Sebelumnya, Dinas Kebersihan DKI di bawah kepemimpinan Kepala Dinas Kebersihan Isnawa Adjie telah melayangkan Surat Peringatan Pertama (SP 1) pada September 2015. Surat peringatan tersebut meminta Goedang Toa memperbaiki setidaknya sembilan kinerjanya yang dianggap wanprestasi. Jika kesembilan kinerja itu tak kunjung diperbaiki, Dinas Kebersihan DKI akan melayangkan SP hingga SP 3. Kontrak pengelolaan Goedang Toa di TPST Bantargebang diperkirakan berakhir pada 11 Januari 2016 jika tak kunjung ada perbaikan kinerja.
Rencananya, Dinas Kebersihan DKI akan mengambil alih pengelolaan. Di APBD DKI 2016, dinas itutelah menganggarkan pembelian 352 truk sampah. Anggaran tipping feemaksimal sebesar Rp 400 miliar yang biasanya dibayarkan ke Goedang Toa akan dialihkan sebagian untuk keperluan swakelola.
Menurut Ahok, swakelola merupakan solusi terbaik. Daripada DKI terus merugi karena bekerjasama dengan pihak ketiga, lebih baik DKI mengelola sendiri. Selain itu, dari luas lahan Bantargebang sebesar 110,8 hektare, 90 hektare yang dijadikan TPST adalah lahan dengan sertifikat milik DKI. “Kalau tanahnya bukan punya DKI, baru masalah,” tuturnya.
Namun, menurut kuasa hukum Goedang Toa Jaya, Yusril Ihza Mahendra, semua fasilitas yang ada tersebut dibangun di atas lahan milik kliennya, bukan milik Pemprov DKI Jakarta. “Pak Ahok tidak paham kalau seluruh fasilitas instalasi pengolahan milik PT GTJ terletak di lahan milik mereka sendiri, bukan milik DKI yang 108 hektare, untuk menumpuk sampah. Sebagian digunakan PT NOI untuk landfill guna menghasilkan gas metan,” kata Yusril, Kamis.
Jika Ahok memaksa untuk melakukan itu, Yusril menegaskan, persoalan ini bisa menjadi tindakan pidana. “Kalau Ahok memaksa PT GTJ memindahkan mesin-mesin dari lahannya sendiri, tindakan Ahok adalah melawan hukum dan sewenang-wenang,” tuturnya.

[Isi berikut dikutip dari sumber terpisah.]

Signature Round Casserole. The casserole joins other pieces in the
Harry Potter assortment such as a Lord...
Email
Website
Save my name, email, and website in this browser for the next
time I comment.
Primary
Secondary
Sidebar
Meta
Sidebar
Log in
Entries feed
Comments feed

Yusril juga menilai, Ahok tidak memahami seluk beluk perjanjian antara Pemda DKI dengan Goedang Toa Jaya dan Navigat Organic Indonesia (NOI) Joint Operation. Karena ketidakpahaman Ahok itu, menurut Yusril, Ahok kerap mengumbar pernyataan yang tidak terkontrol. “Kalau DKI memutus kontrak sepihak, konsekuensinya pemda harus membayar ganti rugi investasi Rp 379 miliar untuk peralatan yang dibangun PT GTJ. Bukan GTJ yang disuruh siap-siap angkat fasilitas pengolahan sampah dari sana,” ujar Yusril lagi.

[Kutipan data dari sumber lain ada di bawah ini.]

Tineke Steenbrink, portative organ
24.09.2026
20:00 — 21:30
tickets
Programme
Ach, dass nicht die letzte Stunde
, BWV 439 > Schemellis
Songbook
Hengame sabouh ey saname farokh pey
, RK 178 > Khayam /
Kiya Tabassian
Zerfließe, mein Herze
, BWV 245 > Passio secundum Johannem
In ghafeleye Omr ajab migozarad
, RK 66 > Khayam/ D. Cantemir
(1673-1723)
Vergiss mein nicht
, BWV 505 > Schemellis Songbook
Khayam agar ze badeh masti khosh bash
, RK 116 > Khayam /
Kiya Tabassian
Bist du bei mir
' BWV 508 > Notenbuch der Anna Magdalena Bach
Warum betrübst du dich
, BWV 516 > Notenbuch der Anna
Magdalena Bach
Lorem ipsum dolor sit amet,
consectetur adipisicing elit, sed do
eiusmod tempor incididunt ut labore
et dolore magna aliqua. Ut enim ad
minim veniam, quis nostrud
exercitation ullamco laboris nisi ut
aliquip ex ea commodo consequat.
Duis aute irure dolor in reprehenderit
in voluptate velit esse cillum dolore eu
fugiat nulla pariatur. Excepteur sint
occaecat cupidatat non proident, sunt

Mengenai addendum atau perubahan kontrak kerja sama, Yusril menjelaskan memang dulu ditandatangani oleh Kepala Dinas Kebersihan DKI Jakarta. Menurut Yusril, itu tidak perlu lagi dipersoalkan karena telah diatur dalam perjanjian. BPK pun sudah memahami setelah diklarifikasi. “Bukankah surat peringatan 1 yang sekarang dikeluarkan Pemda DKI juga diteken oleh Kadin Kebersihan, bukan oleh Pak Ahok sebagai gubernur? Apa surat peringatan ini perlu diabaikan saja karena dianggap tidak sah karena bukan diteken sama Pak Ahok?” kata Yusril.

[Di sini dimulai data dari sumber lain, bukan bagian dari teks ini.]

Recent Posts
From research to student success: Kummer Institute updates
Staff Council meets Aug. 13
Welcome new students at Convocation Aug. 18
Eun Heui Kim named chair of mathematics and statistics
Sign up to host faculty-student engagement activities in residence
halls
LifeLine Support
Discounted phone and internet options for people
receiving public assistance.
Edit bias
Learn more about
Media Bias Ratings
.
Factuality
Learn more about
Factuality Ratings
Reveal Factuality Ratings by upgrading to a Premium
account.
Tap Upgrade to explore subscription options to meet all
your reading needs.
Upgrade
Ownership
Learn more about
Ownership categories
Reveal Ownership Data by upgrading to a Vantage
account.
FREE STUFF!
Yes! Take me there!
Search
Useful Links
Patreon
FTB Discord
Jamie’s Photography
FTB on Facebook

Dengan begitu, ancaman Ahok yang mengaku sudah mengeluarkan surat peringatan, menjadi janggal kalau yang dipersoalkan juga surat kerja sama yang diteken Kadin Kebersihan DKI Jakarta. “Kalau memang begitu, ya, bagus juga. Jadi, surat peringatan dianggap tidak ada saja,” ujarnya.